The generalized version of this lesson "that cooperation/collusion favors the good guys - ie those aligned towards humanity" actually plays out in history. In WW2 the democratic powers - those with interconnected economies and governments more aligned to their people - formed the stronger allied coalition. The remaining autocratic powers - all less aligned to their people and also each other - formed a coalition of necessity. Today history simply repeats itself with the democratic world aligned against the main autocratic powers (russia, china, north korea, iran).

I don't want to enter a history debate, but I'm not at all sold on that view, which seems to rewrite history. The european part of WW2  was mainly won because of the USSR, not really a "democratic power" (you could argue that USSR would never have had the means to do that without the financial help of the US, or that without England holding up, Germany would have won on the eastern front, both of which are probably true, but the point still stands that it's not as simple as "democratic vs autocratic").

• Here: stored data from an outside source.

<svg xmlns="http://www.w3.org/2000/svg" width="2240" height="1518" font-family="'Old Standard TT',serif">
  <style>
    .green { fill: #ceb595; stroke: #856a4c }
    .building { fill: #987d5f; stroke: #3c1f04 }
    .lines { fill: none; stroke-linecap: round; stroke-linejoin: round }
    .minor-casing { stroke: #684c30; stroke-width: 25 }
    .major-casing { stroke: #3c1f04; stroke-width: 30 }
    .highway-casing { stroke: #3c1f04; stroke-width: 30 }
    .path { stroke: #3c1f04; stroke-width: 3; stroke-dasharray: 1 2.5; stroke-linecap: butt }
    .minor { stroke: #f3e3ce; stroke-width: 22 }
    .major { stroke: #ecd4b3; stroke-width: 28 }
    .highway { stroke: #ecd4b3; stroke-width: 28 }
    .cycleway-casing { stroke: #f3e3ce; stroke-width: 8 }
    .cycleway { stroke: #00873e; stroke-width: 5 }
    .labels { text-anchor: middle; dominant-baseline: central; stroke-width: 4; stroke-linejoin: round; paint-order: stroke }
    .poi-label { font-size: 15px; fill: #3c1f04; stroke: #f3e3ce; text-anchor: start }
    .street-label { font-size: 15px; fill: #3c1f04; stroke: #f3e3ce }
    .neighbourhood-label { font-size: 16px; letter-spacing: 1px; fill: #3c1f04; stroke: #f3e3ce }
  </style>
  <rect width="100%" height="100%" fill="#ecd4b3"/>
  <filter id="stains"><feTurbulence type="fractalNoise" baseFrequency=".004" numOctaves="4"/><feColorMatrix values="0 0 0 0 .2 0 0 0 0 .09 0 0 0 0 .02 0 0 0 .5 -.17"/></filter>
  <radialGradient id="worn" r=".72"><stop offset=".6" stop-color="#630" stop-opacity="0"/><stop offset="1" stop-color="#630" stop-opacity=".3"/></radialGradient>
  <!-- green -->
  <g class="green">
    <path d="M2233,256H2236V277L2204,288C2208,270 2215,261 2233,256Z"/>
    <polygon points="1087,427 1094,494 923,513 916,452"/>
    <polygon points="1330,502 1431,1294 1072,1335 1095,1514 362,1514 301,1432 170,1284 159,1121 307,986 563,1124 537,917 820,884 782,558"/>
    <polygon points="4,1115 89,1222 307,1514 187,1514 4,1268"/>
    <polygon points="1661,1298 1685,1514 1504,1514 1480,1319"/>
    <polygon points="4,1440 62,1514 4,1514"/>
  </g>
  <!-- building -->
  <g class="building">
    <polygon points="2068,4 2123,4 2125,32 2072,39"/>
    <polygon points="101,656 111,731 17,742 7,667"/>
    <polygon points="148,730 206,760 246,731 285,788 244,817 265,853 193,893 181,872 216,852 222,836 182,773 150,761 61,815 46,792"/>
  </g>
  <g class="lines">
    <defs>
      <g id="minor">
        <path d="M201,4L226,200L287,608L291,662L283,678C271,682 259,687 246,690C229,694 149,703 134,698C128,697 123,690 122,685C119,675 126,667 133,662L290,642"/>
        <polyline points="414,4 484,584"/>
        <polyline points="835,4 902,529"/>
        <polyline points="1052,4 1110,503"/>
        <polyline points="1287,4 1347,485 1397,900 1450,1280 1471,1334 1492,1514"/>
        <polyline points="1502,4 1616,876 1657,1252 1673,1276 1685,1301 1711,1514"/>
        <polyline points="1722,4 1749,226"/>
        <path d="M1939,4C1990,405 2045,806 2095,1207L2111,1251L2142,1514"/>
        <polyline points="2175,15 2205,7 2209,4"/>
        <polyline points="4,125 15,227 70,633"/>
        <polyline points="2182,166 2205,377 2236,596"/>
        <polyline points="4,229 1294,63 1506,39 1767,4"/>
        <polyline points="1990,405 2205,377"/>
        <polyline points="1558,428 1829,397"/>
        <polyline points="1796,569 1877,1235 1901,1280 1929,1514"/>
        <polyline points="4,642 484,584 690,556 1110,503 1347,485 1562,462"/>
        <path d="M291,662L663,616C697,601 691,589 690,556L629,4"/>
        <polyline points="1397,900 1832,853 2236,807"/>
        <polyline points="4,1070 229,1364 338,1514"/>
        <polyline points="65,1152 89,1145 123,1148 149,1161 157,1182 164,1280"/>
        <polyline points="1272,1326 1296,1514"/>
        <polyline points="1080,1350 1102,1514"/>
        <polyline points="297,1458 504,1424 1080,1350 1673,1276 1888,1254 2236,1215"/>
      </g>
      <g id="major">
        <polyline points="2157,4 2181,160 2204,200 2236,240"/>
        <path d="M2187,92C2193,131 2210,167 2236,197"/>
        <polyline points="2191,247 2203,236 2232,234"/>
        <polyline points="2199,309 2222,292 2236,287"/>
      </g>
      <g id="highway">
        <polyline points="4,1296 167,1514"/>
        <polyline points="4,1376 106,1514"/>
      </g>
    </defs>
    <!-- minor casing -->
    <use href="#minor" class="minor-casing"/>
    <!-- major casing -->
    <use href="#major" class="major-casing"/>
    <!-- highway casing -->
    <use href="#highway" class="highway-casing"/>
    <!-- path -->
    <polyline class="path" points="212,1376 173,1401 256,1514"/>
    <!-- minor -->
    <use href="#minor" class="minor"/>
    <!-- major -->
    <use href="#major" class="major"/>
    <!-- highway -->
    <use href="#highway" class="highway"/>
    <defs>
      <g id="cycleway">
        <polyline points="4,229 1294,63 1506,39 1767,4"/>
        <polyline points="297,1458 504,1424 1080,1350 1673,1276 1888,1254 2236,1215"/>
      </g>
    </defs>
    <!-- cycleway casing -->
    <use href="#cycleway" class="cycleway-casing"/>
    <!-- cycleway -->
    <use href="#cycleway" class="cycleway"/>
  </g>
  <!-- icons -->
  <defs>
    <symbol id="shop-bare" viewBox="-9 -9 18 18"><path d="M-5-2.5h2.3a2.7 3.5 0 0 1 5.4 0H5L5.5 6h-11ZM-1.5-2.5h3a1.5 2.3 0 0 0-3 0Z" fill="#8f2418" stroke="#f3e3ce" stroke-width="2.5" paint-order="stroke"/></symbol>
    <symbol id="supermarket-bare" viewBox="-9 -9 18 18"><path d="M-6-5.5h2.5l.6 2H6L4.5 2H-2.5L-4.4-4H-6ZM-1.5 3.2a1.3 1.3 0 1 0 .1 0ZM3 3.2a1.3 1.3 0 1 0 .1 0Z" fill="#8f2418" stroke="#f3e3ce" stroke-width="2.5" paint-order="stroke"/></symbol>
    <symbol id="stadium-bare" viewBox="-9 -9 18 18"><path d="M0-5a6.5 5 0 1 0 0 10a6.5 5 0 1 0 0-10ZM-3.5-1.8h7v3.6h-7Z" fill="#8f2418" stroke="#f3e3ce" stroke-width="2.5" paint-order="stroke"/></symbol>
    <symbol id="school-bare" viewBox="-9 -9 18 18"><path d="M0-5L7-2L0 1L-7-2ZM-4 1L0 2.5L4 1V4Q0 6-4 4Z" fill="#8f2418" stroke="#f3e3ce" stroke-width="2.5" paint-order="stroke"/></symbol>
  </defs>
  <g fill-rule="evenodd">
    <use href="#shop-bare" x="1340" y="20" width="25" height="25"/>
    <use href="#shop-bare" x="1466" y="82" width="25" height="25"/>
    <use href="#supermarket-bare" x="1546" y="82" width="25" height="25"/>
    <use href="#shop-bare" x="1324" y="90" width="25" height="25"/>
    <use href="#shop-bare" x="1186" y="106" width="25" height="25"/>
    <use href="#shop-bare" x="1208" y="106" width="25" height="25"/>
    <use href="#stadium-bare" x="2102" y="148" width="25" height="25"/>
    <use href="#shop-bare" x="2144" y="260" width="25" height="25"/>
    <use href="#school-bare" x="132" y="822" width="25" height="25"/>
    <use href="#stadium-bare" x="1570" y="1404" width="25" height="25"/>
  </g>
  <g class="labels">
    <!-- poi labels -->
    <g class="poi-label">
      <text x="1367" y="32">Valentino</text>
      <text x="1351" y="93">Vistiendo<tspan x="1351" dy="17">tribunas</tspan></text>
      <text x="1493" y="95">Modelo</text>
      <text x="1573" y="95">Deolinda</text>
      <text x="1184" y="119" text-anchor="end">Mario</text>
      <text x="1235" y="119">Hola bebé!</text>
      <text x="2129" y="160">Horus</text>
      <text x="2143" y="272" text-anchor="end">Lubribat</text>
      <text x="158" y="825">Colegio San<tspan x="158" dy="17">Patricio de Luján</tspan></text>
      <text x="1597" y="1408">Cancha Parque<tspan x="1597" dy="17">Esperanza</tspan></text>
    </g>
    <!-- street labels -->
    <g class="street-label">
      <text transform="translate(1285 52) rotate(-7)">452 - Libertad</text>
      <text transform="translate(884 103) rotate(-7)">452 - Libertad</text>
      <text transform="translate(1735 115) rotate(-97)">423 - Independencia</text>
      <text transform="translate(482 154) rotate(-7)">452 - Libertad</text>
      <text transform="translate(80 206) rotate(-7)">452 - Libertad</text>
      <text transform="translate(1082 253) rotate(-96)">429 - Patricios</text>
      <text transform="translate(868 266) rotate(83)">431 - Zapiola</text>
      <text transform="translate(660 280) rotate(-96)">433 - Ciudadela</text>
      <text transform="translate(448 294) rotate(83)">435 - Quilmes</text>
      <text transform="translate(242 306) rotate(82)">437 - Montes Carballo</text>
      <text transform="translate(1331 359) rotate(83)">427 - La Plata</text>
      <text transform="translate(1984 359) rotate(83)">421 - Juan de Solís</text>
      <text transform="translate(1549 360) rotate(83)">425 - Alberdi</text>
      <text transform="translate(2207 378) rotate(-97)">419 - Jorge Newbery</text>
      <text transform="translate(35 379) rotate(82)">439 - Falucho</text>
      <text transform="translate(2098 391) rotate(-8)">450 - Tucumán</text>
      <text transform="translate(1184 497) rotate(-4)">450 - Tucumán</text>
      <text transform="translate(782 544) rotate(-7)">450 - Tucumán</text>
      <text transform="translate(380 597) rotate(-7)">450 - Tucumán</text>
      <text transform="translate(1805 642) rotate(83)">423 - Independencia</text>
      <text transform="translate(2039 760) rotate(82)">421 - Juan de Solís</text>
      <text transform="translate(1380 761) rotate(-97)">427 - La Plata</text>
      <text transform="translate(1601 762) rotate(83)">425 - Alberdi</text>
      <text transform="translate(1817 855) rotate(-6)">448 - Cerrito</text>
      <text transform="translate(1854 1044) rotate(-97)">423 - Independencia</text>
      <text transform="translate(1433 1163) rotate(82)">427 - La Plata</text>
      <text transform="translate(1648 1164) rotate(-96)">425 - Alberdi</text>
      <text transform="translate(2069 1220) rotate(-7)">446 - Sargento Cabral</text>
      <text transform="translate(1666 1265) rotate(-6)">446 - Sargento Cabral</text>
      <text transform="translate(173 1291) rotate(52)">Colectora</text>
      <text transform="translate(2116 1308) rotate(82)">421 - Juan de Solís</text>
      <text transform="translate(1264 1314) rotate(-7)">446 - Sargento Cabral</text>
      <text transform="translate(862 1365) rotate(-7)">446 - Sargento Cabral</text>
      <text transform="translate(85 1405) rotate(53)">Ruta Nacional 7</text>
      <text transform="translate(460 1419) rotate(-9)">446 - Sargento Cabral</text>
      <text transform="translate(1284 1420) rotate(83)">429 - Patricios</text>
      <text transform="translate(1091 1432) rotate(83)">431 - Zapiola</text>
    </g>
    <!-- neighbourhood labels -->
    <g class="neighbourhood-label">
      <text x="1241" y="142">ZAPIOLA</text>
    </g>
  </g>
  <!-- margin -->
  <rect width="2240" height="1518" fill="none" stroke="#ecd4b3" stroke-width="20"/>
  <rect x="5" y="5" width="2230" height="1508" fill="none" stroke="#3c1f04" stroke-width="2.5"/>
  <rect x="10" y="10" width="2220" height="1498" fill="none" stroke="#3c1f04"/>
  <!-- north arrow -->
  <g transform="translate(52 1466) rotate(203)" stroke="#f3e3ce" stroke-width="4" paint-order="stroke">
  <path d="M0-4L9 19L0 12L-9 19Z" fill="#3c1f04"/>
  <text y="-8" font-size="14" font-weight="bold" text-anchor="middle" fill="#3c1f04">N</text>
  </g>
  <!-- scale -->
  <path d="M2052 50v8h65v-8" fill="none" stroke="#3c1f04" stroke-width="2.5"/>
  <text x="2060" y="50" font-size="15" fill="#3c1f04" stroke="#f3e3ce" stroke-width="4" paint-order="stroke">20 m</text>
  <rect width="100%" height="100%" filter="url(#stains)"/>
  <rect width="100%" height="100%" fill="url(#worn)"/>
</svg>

Regarding the present, I'm not sold at all on the "democratic world aligned against the main autocratic powers". Actually, I'd even make the case that democratic powers actively cooperate with autocratic ones as long as they have something to gain, despite it being contrary to the values they advocate for: child labor in asian coutries, women's rights in Emirates, Qatar, Saudi Arabia, and so on. So I believe that once we look at a more detailed picture than the one you're depicting it's actually a counterargument to your take.

I don't actually think we're bottlenecked by data. Chinchilla represents a change in focus (for current architectures), but I think it's useful to remember what that paper actually told the rest of the field: "hey you can get way better results for way less compute if you do it this way."

I feel like characterizing Chinchilla most directly as a bottleneck would be missing its point. It was a major capability gain, and it tells everyone else how to get even more capability gain. There are some data-related challenges far enough down the implied path, but we have no reason to believe that they are insurmountable. In fact, it looks an awful lot like it won't even be very difficult!

Could you explain why you feel that way about Chinchilla? Because I found that post: to give very compelling reasons for why data should be considered a bottleneck and I'm curious what makes you say that it shouldn't be a problem at all.

I'd very much like to understand how your credences can be so high with nothing else to back them up than "it's possible and we lack some data". Like, sure, but to have credences so high you need to have at least some data or reason to back that up.

Humans have not evolved to do math or physics, but we did evolve to resist manipulation and deception, these were commonplace in the ancestral environment.

This seems pretty counterintuitive to me, seeing how easily many humans fall for not-so-subtle deception and manipulation everyday.

I really don't understand the AGI in a box part of your arguments: as long as you want your AGI to actually do something (it can be anything, be it you asked for a proof of a mathematical problem or whatever else),  its output will have to go through a human anyway, which is basically the moment when your AGI escapes. It does not matter what kind of box you put around your AGI because you always have to open it for the AGI to do what you want it to do.

The second case might not really make sense, because deception is a convergent instrumental goal especially if the AI is trying to cause X and you're trying to cause not X, and generally because an AI that smart probably has inner optimizers that don't care about this "make a plan, don't execute plans" thing you thought you'd set up.

I believe the second case is a subcase of the problem of ELK. Maybe the AI isn't trying to deceive you, and actually do what you asked it to do (e.g., I want to see "the diamond" on the main detector), yet the plans it produces has consequence X that you don't want (in the ELK example, the diamond is stolen but you see something that looks like the diamond on the main detector). The problem is: how can you be sure the plans proposed have consequence X? Especially if you don't even know X is a possible consequence of the plans?